Meet the Northern Ireland hockey stars who are on the verge of conquering the world

The Irish players celebrate winning in the quarter-finals against India
The Irish players celebrate winning in the quarter-finals against India
Delight: Ayeisha Mcferran (right) and Grace O’Flanagan

By John Flack

They have defied the odds to stand on the verge of glory. Today, Ireland's women hockey players aim to book their place in the World Cup final - with six Ulster players part of the quest.

Ireland play Spain in their semi-final in London today in the biggest day in the sport's 130-year history in Ireland as the team continue their fairytale.

Regarded as a minority sport, hockey's profile has surged in the last two weeks, leading to front and back page headlines for the Green Army, as they are known.

They travelled to London ranked 16th, and most pundits expected them to home early.

Instead the sport's superpowers have gone, among them Argentina and Germany. Also out are hosts England, some of whom struck gold as Team GB at the 2016 Rio Olympics.

Putting Ireland's achievement in context, the England players are all full-time professionals and its hockey association budget in the Olympic cycle up until Tokyo 2020 is £17.6m.

Ireland has around 5% of that figure and, bar three players who are on career-breaks and playing abroad, the entire squad work for a living or are students.

Until recently, the players had to pay an annual levy of around £500 per year to cover training, pitch hire and travel costs.

Belfast midfielder, solicitor Lizzie Colvin, said: "We don't mind the sacrifices we have had to make as we all love the sport and it's a dream come true to even be at a World Cup, let alone in a semi-final.
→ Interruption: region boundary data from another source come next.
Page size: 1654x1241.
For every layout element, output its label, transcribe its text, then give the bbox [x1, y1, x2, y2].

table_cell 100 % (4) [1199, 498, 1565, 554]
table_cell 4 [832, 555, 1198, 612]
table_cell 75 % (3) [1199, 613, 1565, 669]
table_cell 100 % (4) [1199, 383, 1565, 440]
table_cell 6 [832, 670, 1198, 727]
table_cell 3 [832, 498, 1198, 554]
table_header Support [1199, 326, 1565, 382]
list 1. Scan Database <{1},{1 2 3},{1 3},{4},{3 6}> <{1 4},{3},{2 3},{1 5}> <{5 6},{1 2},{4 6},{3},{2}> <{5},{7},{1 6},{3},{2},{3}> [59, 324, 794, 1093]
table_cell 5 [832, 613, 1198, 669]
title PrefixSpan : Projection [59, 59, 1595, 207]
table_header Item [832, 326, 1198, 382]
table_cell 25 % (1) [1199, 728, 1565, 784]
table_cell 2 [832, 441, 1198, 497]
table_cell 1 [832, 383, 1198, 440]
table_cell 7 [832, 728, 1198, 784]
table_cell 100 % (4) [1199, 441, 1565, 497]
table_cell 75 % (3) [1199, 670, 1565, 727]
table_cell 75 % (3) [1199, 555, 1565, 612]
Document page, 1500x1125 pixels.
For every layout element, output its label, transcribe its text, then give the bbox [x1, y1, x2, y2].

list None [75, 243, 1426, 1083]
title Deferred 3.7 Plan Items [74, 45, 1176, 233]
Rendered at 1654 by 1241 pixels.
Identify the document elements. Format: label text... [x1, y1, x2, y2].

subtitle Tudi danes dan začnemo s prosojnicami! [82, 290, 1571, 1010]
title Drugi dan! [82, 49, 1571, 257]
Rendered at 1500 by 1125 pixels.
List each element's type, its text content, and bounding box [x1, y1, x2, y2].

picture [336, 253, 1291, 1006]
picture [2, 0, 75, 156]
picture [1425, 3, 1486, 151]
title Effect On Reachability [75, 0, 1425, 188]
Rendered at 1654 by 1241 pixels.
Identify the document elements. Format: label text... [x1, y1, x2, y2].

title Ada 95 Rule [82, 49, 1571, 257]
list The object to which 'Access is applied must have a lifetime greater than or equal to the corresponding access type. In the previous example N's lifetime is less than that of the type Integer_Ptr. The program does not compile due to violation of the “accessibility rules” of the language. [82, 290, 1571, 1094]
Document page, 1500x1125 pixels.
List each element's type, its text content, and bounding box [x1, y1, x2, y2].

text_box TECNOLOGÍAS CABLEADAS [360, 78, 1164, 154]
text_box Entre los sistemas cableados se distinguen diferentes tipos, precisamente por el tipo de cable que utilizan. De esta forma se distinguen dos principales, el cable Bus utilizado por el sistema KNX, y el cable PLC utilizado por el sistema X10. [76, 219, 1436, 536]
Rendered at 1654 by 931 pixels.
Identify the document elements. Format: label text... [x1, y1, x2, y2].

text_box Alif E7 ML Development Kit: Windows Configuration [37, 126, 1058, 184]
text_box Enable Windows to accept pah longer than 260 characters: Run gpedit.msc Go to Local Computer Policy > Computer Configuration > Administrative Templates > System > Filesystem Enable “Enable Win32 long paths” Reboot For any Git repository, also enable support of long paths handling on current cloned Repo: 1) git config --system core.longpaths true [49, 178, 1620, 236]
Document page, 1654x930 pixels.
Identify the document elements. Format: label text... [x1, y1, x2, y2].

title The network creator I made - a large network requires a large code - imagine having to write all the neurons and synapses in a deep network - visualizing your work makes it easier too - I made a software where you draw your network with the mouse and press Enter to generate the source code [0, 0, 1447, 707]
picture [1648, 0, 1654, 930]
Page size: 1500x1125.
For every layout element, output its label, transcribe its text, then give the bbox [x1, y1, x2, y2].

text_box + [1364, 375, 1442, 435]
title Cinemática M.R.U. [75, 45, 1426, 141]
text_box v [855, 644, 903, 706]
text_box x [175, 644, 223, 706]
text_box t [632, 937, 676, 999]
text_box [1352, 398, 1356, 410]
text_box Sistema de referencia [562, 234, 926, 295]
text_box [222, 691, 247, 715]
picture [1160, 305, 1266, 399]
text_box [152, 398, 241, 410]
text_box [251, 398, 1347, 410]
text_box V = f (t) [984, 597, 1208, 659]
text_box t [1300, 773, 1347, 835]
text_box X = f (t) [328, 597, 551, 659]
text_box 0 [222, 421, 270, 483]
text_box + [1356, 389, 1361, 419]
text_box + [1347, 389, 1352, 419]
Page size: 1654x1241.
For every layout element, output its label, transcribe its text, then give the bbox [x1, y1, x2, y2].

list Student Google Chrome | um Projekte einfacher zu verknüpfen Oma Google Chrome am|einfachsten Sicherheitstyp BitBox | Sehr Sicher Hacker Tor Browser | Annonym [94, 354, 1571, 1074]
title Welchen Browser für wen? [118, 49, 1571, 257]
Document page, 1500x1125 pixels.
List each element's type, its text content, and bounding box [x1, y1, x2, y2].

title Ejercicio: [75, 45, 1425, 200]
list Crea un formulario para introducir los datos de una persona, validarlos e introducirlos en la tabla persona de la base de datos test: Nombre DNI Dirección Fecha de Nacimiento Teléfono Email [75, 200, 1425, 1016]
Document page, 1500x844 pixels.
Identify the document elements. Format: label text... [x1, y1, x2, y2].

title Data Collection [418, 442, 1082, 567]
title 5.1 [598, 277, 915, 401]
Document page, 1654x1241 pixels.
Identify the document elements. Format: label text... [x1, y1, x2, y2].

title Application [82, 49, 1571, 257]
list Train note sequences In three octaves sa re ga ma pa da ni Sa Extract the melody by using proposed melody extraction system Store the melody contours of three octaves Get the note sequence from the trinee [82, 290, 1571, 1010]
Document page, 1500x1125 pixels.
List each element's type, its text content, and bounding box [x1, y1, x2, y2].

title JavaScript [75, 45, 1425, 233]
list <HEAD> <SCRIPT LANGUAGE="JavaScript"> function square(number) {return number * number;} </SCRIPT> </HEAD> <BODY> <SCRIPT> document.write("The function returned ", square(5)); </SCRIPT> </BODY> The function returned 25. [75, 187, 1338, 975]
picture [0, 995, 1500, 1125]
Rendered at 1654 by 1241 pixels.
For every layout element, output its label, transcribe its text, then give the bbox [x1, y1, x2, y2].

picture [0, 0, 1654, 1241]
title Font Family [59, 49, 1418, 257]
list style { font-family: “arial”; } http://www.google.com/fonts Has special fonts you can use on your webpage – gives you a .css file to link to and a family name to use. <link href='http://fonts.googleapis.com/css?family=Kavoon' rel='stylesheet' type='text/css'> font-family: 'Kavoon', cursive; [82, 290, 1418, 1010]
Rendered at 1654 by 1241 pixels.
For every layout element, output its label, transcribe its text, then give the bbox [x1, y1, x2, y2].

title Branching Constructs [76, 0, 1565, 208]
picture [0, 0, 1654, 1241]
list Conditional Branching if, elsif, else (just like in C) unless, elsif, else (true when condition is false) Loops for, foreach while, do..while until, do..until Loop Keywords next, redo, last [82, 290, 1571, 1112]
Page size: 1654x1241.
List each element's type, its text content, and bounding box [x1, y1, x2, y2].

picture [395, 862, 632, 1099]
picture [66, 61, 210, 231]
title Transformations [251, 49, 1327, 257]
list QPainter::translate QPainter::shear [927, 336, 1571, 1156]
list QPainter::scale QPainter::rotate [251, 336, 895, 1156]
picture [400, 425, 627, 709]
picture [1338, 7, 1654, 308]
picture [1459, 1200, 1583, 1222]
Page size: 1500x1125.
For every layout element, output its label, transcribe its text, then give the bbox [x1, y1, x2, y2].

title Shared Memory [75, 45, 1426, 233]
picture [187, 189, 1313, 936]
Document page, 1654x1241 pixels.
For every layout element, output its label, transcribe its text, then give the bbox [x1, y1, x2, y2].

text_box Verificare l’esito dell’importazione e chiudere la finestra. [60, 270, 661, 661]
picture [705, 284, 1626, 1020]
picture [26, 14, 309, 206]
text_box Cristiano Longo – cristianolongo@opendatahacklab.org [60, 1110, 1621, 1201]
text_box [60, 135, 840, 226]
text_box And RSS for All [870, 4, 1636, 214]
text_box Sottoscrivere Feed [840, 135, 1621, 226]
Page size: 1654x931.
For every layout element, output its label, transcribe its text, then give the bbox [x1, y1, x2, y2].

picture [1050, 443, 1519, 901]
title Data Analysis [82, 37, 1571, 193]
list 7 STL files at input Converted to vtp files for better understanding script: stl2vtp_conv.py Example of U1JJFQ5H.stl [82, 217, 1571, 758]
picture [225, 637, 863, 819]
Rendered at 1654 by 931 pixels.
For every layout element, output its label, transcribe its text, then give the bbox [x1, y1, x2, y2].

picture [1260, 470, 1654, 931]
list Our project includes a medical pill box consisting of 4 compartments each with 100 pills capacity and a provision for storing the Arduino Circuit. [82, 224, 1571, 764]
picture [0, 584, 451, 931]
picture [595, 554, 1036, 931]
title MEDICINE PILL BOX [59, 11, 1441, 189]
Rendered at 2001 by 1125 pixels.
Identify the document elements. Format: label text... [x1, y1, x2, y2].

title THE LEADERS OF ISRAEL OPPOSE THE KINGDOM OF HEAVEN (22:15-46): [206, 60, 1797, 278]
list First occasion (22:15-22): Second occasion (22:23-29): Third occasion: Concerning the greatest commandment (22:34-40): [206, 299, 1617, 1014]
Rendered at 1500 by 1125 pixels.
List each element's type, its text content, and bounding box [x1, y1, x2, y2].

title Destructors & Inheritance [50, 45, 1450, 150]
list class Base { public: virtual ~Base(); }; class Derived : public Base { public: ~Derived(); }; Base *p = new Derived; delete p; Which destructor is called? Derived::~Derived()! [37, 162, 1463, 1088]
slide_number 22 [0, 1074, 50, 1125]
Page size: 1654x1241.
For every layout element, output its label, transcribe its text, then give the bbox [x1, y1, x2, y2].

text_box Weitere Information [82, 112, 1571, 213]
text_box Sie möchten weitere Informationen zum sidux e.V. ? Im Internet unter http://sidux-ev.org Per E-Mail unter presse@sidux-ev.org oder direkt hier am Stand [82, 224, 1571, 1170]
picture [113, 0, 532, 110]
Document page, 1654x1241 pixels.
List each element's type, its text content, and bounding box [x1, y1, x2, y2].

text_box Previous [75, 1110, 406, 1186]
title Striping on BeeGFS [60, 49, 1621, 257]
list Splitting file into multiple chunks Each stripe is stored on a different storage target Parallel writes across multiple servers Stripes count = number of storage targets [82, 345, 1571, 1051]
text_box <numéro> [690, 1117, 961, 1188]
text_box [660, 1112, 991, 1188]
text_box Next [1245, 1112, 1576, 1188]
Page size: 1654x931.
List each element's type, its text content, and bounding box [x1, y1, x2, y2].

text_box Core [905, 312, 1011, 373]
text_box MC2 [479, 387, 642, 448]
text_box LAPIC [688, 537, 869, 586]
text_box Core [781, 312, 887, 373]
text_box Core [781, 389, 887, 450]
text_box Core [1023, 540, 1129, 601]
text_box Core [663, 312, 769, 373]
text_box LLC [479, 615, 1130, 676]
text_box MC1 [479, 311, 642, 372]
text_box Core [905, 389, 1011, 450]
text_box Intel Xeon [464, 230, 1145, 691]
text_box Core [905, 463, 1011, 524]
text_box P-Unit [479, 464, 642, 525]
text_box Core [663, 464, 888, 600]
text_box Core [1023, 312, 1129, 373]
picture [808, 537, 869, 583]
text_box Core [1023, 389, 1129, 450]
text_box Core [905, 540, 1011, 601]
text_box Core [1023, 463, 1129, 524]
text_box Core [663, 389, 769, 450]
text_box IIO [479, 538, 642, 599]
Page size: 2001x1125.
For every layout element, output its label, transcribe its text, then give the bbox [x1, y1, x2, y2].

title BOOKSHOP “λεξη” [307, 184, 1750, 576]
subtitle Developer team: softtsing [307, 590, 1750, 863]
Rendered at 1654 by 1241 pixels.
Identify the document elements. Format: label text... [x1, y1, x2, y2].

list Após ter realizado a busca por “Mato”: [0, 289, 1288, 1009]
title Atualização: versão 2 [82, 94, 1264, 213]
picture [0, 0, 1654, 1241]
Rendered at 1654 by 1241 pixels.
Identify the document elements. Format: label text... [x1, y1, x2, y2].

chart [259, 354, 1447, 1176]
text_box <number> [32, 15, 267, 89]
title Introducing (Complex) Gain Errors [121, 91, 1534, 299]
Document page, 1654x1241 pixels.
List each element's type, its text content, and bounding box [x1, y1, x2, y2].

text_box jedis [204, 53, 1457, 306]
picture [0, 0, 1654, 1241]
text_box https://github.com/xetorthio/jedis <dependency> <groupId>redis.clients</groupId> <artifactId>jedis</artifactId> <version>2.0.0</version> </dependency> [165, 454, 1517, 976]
We have already exceeded expectations but we don't want to stop now and look forward to putting in another big performance against Spain."

Irish fans have gone to London in their droves since Ulster goalkeeper's Ayeisha McFerran's quarter-final heroics in a penalty shoot-out, when they defeated India.

The 100,000 tickets for the finals weekend were sold out months ago.

However, many of those who had bought tickets were expecting hosts England to have been in the final four weekend. Many have been resold on social media.

Belfast man Davy Frazer, over with his wife and family to support his Harlequins club mates, Lizzie Colvin and Zoe Wilson, has had mixed fortunes.

He said: "I had planned to go home when Ireland got knocked out. So, we decided to stay on when that didn't happen. We managed to pick up the three tickets needed for Saturday.

"But we still haven't got sorted for Sunday's final or bronze medal play-off depending on how Ireland get on against Spain."

If Larne's Ayeisha McFerran gets her way, Ireland will be in the final. She said: "We've grown in confidence with every game and are confident we can get into the final. We've beaten them before and we can do it again."